Clint Boulton | Oct. 22, 2015
Despite operating in a state of hyper vigilance regarding cybersecurity threats, board participation in such planning is at only 45 percent, according to 10,000 executives surveyed by PwC.

Advanced authentication: Many banks and credit card providers support Apple’s Touch ID technology, allowing consumers to access their mobile application by pressing a finger to the iPhone’s fingerprint scanner. USAA, a financial services and insurance firm that caters to military veterans and service members, uses facial and voice recognition and fingerprint scanning for customer access to its mobile apps. Starwood Hotels & Resorts allows preregistered hotel guests to bypass the check-in desk and tap their smartphone or Apple Watch to unlock hotel room doors. Ninety-one percent of companies say they are using some form of advanced authentication to replace the traditional password credentials.

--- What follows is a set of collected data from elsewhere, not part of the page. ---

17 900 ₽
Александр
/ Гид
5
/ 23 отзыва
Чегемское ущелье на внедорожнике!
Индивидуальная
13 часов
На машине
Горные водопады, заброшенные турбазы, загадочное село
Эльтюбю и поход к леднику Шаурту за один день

Security frameworks: Security frameworks, such as ISO 27001 and the U.S. National Institute of Standards and Technology Cybersecurity Framework, are gaining acceptance among organizations seeking to establish a foundation on which to mitigate risks. Such frameworks help companies identify and prioritize risks, gauge the maturity of their cybersecurity practices and better communicate. The Canadian Imperial Bank of Commerce has developed a scorecard based on framework controls that it uses to measure the maturity of its security program, according to the PwC report. Burg says 91 percent of organizations have adopted a security framework to hedge against risks.

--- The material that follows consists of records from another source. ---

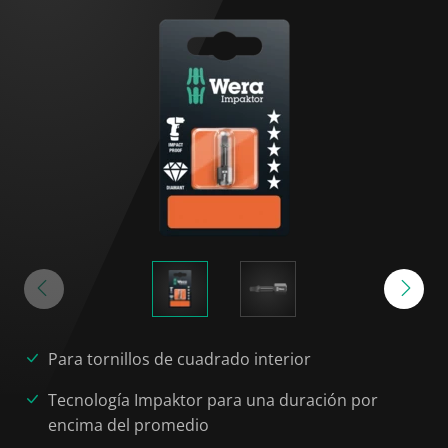
Para tornillos de cuadrado interior
Tecnología Impaktor para una duración por
encima del promedio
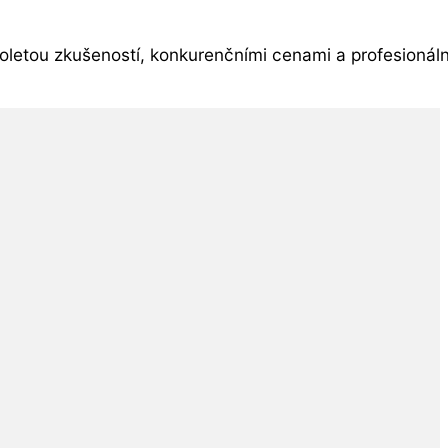
uholetou zkušeností, konkurenčními cenami a profesioná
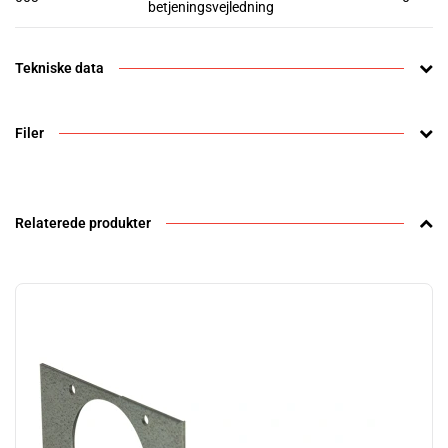
betjeningsvejledning
Tekniske data
Filer
Relaterede produkter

Strength in numbers: Most companies – 56 percent surveyed -- are partnering with one another, sharing threat intelligence with others as a collective defense. Most organizations say such collaboration allows them to share and receive more actionable information from industry peers, as well as Information Sharing and Analysis Centers (ISACs). Burg says information sharing got a boost earlier this year when President Barack Obama signed an executive order that encourages collaboration among public and private organizations through Information Sharing and Analysis Organizations (ISAOs) designed to be more flexible than ISACs.

“ISAOs will fill certain gaps that current groups do not address and ultimately play a valuable role in contributing to a national cybersecurity immune system,” says Burg. He says PwC is currently working with stakeholders from the White House, industry and academia to improve the ISAOs.